Baca juga: Banjir Bali, Pemerintah Pusat Siapkan Dana Rp 5 Miliar untuk Penanganan Dampaknya
Sugi Lanus menjelaskan, sejumlah manuskrip kuno Bali mencatatkan larangan untuk membangun di area tertentu, seperti sempadan sungai.
Ia mencontohkan larangan membangun di teba tukad atau sempadan belakang rumah yang berbatasan langsung dengan sungai maupun jurang.
Demikian pula, telajakan atau sempadan depan rumah yang harus dibiarkan kosong.

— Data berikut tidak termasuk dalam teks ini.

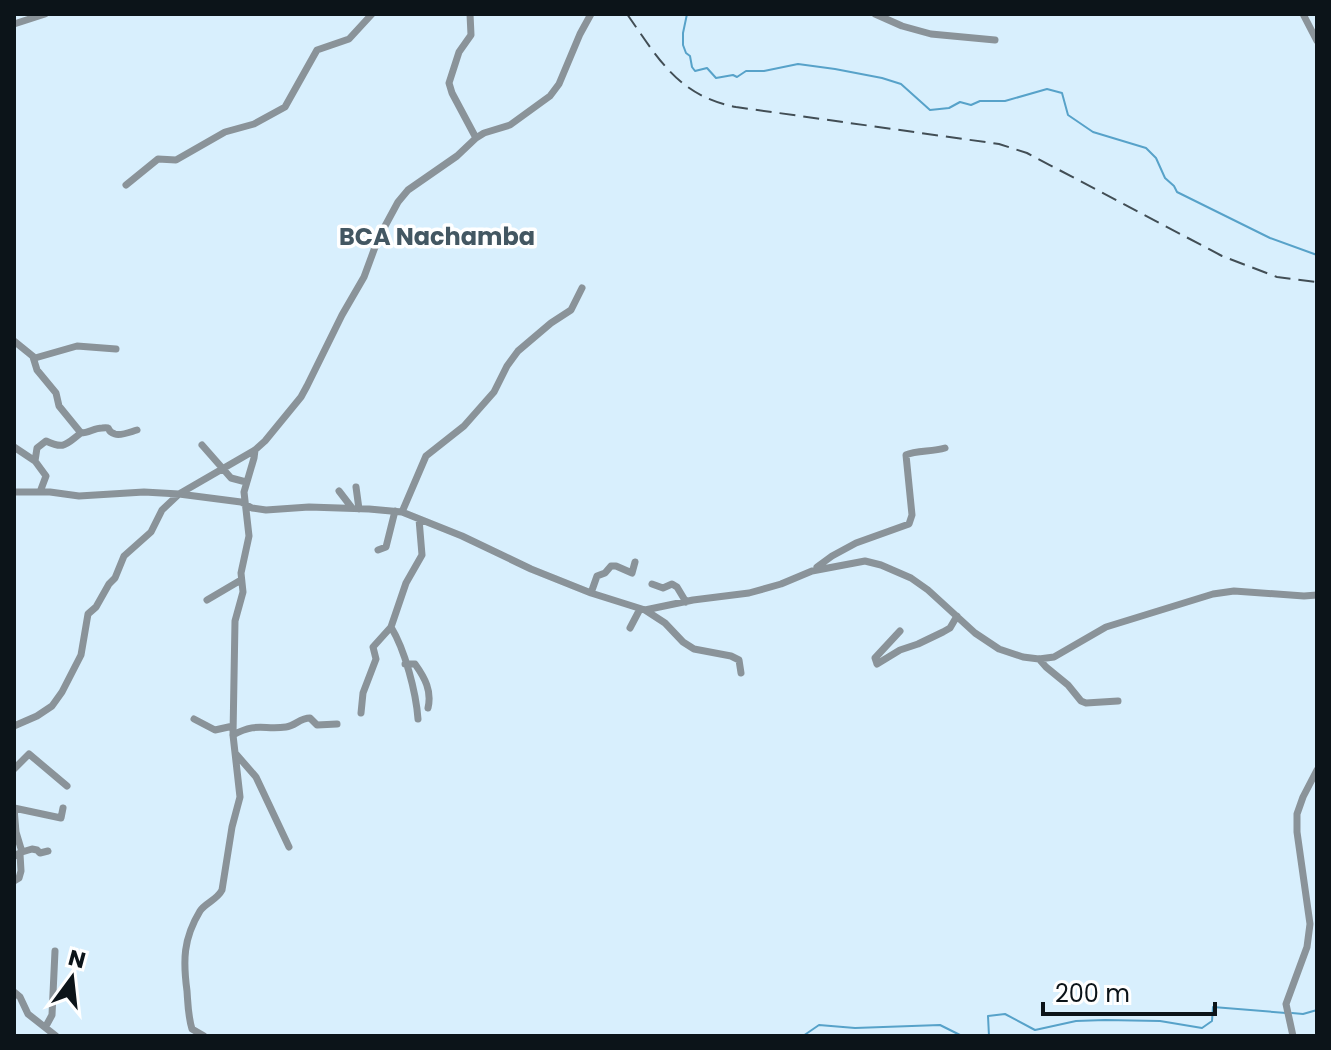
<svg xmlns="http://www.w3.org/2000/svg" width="1331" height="1050" font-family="Poppins,sans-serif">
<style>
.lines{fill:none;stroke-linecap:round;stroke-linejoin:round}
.stream{stroke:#57a2c9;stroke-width:2}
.minor{stroke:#8a9399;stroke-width:7}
.rail{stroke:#424e55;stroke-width:2;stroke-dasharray:16 8;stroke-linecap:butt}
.labels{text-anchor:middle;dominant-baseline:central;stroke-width:7;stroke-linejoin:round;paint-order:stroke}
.quarter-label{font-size:24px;font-weight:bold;fill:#435762;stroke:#fff}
</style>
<rect width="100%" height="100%" fill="#d8effd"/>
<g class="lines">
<!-- stream -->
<path class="stream" d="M687,14L683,33V45L686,53L690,56L692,67L695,71L707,68L716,78L733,75L737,77L746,71H764L798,64L835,69L882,78L901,84L930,110L949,108L960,102L971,105L980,101H1005L1047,89L1062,93L1068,115L1093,132L1146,148L1156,158L1165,178L1174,186L1177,192L1270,238L1317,255
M1292,1013L1303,1014L1317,1010
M803,1036L819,1025L855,1028L940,1025L962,1036
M989,1036L988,1016L1005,1014L1035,1030L1076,1021L1105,1020L1160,1021L1202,1028L1212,1021L1213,1007L1286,1013"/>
<!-- minor -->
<path class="minor" d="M470,14L471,35L459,52L449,83L452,93L476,138
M875,14L902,26L931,34L995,40
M1303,14L1317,41
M14,24L45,14
M126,185L158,159L176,160L225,132L254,124L285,107L317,50L349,39L372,14
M14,341L35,358L77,346L116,349
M33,357L37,370L56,393L59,406L81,433C66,444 65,450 46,441L37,448L35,461
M81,433C89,433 94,428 102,428C114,427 104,430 115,434C121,436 130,432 137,430
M202,445L231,478L246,482
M14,447L35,461L46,476L40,492
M356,487L359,509
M339,491L352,508
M14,492H50L79,496L144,492L179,494L241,502L252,508L266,510L309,507L369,509L402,512L462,536L531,569L591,593L645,610L693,600L749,593L781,584L812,571L865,561L881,565L911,578L928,590L975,633L999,649L1023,657L1039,659L1054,657L1106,627L1213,594L1234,591L1304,596L1317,595
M402,512L426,456L464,426L494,392L507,366L518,351L551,323L571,310L582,288
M378,550L386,547L395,511
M817,567L832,556L856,543L909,524L912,515L906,455C916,450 932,452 945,448
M652,584L663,588L672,584L677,587L686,602
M591,593L597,576L605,573L611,566H616L632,573L635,562
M207,600L241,580
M645,610L665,623L683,642L694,649L731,656L739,660L741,673
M391,627C405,650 416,692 418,719
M630,628L640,609
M1039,659L1046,667L1068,685L1081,701L1086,703L1118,701
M405,664H415C425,678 432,691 428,708
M877,664L900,650L918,644L943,632L950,628L957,616
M877,664L875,658L900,631
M361,713L363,693L376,659L373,647L391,627L406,583L422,555L419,519
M194,719L215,730L233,726
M14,726L37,716L52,706L62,692L81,655L88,614L96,607L109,584L115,578L124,556L151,532L162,510L179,494L255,450L265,441L301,397L307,386L342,315L364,277L378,239L398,202L408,190L457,156L476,138L484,133L510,125L550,96L559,84L580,34L591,14
M233,735C257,722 263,730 286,727C295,726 300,718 310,718L317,725L337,724
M236,754L256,777L289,847
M14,769L29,754L67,786
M14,808L61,818L63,808
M22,852L32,849L37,850L40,853L48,851
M14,856L22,852L16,832L14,808
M14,881L19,878L21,871L20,854
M14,992L20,997L28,1014L56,1036
M46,1026L52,1015L55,951
M204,1036L192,1029C188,1016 188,1005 187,991C183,961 183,939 200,911C205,903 217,900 222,890L232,827L240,797L233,735L235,621L243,592L241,573L249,536L244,492L254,458L255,450
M1293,1036L1286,1004L1307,947L1310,924L1297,832V814L1303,797L1317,770"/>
<!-- rail -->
<path class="rail" d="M627,14C658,58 678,96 736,107L999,144L1027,153L1222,256L1277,277L1317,282"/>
</g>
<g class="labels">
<!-- quarter labels -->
<g class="quarter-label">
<text x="437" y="236">BCA Nachamba</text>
</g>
</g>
<!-- border -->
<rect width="1331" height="1050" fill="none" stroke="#0c1419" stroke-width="32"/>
<!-- north arrow -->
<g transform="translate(72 978) rotate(15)" stroke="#ffffff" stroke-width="6" paint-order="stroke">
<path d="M0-6L14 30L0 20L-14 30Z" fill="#0c1419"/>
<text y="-12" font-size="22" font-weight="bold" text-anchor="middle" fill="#0c1419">N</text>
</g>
<!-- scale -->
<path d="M1043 1002v12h172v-12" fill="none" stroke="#0c1419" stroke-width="4"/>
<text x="1055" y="1002" font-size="24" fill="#0c1419" stroke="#ffffff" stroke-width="6" paint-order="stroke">200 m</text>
</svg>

"Secara tradisional, area ini berfungsi sebagai parit alami antara jalan dan rumah, yang bisa menjadi saluran dadakan saat hujan deras turun," ungkapnya.

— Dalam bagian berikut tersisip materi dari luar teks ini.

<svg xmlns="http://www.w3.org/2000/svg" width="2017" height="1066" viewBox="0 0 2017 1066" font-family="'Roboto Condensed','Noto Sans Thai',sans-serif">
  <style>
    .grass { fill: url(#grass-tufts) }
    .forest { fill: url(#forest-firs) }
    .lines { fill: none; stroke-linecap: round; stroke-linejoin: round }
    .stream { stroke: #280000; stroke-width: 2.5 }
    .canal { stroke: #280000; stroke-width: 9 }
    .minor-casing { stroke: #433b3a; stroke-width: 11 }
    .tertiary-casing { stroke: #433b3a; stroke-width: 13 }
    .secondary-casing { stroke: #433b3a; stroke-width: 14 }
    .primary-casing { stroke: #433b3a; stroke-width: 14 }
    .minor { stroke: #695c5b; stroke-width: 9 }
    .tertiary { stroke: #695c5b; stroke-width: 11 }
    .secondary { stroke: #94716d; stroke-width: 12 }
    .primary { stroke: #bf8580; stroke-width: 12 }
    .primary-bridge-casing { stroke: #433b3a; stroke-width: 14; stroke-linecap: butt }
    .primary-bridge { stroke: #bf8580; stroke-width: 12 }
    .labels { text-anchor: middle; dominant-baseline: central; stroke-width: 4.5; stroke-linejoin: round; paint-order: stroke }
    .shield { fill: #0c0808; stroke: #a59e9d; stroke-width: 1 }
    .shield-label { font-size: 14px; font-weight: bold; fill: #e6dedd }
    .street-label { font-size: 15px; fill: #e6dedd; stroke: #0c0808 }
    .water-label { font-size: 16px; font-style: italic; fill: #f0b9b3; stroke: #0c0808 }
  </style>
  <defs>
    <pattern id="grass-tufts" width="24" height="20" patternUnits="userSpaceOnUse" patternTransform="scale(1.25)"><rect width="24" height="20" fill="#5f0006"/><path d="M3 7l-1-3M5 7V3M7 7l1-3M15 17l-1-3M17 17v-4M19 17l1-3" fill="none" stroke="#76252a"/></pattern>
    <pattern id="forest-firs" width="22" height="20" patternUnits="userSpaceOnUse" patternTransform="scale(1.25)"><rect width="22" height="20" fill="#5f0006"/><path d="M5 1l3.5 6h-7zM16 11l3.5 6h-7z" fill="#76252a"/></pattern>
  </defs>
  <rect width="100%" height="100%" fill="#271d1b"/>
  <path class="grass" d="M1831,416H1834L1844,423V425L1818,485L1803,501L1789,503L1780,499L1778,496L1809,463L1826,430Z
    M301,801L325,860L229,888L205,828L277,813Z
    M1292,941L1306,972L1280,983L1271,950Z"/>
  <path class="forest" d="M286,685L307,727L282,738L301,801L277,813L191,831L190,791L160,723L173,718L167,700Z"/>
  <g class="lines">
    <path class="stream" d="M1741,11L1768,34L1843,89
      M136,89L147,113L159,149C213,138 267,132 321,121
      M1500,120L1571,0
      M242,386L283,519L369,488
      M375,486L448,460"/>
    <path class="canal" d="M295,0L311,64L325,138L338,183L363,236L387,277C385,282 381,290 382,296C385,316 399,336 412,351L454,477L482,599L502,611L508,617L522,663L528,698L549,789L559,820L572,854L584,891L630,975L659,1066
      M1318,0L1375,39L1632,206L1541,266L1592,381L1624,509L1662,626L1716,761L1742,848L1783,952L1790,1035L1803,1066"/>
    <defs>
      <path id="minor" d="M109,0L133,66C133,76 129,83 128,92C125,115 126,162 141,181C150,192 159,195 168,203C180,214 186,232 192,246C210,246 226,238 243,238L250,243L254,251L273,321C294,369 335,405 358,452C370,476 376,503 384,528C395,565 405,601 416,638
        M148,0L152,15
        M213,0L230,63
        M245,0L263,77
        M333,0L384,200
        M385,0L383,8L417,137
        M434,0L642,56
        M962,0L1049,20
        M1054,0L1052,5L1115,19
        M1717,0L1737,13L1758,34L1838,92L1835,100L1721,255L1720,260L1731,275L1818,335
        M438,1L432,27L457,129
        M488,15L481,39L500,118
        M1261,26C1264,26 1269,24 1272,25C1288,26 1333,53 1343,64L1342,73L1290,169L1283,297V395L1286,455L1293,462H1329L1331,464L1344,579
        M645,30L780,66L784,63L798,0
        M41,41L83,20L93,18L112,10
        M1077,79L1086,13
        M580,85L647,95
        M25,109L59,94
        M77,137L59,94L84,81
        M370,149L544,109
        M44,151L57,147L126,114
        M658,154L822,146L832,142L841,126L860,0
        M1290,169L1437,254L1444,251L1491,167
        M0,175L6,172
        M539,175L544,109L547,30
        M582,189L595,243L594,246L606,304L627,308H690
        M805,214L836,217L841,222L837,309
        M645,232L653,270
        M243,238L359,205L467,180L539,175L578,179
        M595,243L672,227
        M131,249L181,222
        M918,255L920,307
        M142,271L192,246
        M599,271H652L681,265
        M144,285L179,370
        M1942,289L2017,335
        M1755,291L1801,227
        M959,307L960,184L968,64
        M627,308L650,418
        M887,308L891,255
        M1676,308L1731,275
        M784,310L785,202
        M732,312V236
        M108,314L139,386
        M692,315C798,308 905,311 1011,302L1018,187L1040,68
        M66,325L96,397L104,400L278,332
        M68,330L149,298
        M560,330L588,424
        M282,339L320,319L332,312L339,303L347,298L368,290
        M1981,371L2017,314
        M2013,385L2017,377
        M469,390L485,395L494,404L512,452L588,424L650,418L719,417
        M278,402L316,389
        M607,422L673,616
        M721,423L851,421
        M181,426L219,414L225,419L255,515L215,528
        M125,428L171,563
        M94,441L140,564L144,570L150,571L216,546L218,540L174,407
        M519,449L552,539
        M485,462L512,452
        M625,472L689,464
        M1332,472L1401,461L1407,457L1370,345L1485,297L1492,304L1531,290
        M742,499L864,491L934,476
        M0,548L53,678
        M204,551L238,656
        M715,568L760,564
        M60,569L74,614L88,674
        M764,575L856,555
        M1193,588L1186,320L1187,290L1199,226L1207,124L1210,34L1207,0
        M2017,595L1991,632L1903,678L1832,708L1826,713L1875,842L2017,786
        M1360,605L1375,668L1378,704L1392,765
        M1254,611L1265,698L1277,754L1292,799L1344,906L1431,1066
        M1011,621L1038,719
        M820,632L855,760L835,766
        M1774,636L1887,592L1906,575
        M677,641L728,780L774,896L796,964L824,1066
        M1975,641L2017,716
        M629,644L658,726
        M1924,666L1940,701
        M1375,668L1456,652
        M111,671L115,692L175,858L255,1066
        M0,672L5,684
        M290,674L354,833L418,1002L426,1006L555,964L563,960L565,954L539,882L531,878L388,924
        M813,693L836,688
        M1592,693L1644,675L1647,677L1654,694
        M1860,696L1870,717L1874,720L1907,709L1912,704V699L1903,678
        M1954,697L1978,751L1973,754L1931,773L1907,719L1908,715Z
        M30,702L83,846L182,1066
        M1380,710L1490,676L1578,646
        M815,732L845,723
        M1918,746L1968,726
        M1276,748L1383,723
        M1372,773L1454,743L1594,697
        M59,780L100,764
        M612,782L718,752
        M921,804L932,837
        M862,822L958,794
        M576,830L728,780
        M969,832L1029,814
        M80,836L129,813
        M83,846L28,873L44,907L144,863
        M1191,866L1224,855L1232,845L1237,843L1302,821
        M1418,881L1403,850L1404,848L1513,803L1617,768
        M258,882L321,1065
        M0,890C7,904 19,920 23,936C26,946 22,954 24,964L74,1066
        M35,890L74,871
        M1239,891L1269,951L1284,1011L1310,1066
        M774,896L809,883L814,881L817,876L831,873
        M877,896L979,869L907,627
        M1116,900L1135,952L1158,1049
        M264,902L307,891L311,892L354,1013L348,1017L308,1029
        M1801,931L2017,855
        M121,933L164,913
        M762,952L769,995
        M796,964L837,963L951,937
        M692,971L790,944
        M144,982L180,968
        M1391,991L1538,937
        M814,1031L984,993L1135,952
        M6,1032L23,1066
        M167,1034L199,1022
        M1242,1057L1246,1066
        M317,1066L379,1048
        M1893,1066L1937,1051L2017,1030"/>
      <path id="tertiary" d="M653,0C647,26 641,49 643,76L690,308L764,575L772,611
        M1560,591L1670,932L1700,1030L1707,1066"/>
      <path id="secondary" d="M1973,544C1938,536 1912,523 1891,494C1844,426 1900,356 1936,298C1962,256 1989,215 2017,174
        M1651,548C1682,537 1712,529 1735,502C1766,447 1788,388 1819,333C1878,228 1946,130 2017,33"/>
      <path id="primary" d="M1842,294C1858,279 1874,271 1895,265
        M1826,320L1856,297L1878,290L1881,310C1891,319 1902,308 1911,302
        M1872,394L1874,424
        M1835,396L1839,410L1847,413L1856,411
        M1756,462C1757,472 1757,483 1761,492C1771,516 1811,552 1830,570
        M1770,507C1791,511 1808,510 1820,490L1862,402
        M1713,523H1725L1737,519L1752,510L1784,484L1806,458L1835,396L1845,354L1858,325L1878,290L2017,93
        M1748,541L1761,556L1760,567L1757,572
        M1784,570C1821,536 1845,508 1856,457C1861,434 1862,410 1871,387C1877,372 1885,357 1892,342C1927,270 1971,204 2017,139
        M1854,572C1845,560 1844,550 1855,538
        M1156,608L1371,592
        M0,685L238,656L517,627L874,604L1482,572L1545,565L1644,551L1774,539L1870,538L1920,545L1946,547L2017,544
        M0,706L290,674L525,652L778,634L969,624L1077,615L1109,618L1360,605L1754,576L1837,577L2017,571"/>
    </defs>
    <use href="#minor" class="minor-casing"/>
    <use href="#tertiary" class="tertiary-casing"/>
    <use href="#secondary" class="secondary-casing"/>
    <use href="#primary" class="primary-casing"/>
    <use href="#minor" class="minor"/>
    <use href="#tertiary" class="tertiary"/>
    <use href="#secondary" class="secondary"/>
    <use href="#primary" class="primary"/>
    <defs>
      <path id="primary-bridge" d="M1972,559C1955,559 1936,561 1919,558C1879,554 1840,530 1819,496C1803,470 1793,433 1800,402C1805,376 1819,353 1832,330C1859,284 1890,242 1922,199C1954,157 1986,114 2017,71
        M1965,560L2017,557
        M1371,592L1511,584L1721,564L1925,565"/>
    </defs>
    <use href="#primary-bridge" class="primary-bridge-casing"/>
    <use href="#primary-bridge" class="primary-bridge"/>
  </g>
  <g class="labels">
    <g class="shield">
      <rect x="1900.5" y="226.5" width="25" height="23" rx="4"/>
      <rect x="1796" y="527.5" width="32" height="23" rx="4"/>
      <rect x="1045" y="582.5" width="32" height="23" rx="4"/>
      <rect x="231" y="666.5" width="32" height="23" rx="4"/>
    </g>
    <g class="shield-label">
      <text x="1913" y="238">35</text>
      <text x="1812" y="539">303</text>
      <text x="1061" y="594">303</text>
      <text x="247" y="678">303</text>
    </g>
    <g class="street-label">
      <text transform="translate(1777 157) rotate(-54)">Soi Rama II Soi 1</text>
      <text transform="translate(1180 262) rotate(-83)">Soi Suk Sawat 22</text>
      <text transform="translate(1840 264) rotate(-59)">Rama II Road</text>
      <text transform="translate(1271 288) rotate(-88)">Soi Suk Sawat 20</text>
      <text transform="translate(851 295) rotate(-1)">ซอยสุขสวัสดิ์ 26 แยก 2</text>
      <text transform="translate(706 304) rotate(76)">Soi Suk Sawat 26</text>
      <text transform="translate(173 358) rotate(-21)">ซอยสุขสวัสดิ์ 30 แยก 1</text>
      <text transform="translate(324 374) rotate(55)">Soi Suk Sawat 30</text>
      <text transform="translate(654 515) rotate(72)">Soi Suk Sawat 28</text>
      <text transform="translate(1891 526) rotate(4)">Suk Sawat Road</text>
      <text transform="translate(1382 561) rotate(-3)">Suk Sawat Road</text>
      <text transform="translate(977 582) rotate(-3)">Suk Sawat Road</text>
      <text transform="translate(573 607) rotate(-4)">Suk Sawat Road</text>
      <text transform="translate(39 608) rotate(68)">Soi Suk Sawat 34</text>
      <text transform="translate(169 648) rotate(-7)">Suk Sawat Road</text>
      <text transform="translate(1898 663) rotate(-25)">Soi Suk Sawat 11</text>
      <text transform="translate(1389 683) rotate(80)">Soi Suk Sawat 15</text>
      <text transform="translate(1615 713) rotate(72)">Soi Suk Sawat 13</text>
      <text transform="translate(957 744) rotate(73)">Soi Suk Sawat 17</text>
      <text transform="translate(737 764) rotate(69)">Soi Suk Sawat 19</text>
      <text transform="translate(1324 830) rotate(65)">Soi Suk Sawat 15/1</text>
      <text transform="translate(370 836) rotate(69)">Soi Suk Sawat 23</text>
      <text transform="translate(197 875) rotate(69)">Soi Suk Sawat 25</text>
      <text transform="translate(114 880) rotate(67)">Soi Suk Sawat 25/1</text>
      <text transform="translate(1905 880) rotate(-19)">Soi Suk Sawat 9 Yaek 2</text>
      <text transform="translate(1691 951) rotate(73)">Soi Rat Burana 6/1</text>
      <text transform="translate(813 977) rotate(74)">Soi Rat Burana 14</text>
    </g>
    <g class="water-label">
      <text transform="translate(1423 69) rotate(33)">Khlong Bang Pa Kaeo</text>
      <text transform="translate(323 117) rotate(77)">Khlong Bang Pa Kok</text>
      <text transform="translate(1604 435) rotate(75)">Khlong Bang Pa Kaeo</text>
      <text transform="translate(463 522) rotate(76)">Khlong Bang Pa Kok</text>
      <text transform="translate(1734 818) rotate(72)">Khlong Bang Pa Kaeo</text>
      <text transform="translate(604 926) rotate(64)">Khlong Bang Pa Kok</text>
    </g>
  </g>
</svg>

Menurut Sugi, lontar bukan sekadar teks berisi mitos, melainkan rangkuman pengalaman ratusan hingga ribuan tahun leluhur Bali yang berfungsi sebagai acuan hidup.
Baca juga: Dampak Banjir Bali, Kepala BNPB Sebut 474 Unit Kios dan Ruko Rusak
"Bahasanya memang mitis, sehingga sering dianggap tahayul. Padahal, dalam banyak hal lontar menyimpan data historis, bahkan pengalaman traumatik leluhur yang bisa dijadikan pelajaran," lanjutnya.
Sugi Lanus juga menekankan bahwa banjir yang terjadi bertepatan dengan malam Pagerwesi harus dipandang sebagai pengingat untuk kembali mengarusutamakan isi lontar dalam regulasi tata ruang modern.
"Jika aturan modern telah mengatur hal serupa, penegakannya harus dilakukan dengan lebih serius," katanya.
"Kebencanaan banjir dan korban banjir di Bali hari ini adalah bukti bagaimana perarem (aturan) telajakan-teba sudah tak berlaku lagi," tuturnya.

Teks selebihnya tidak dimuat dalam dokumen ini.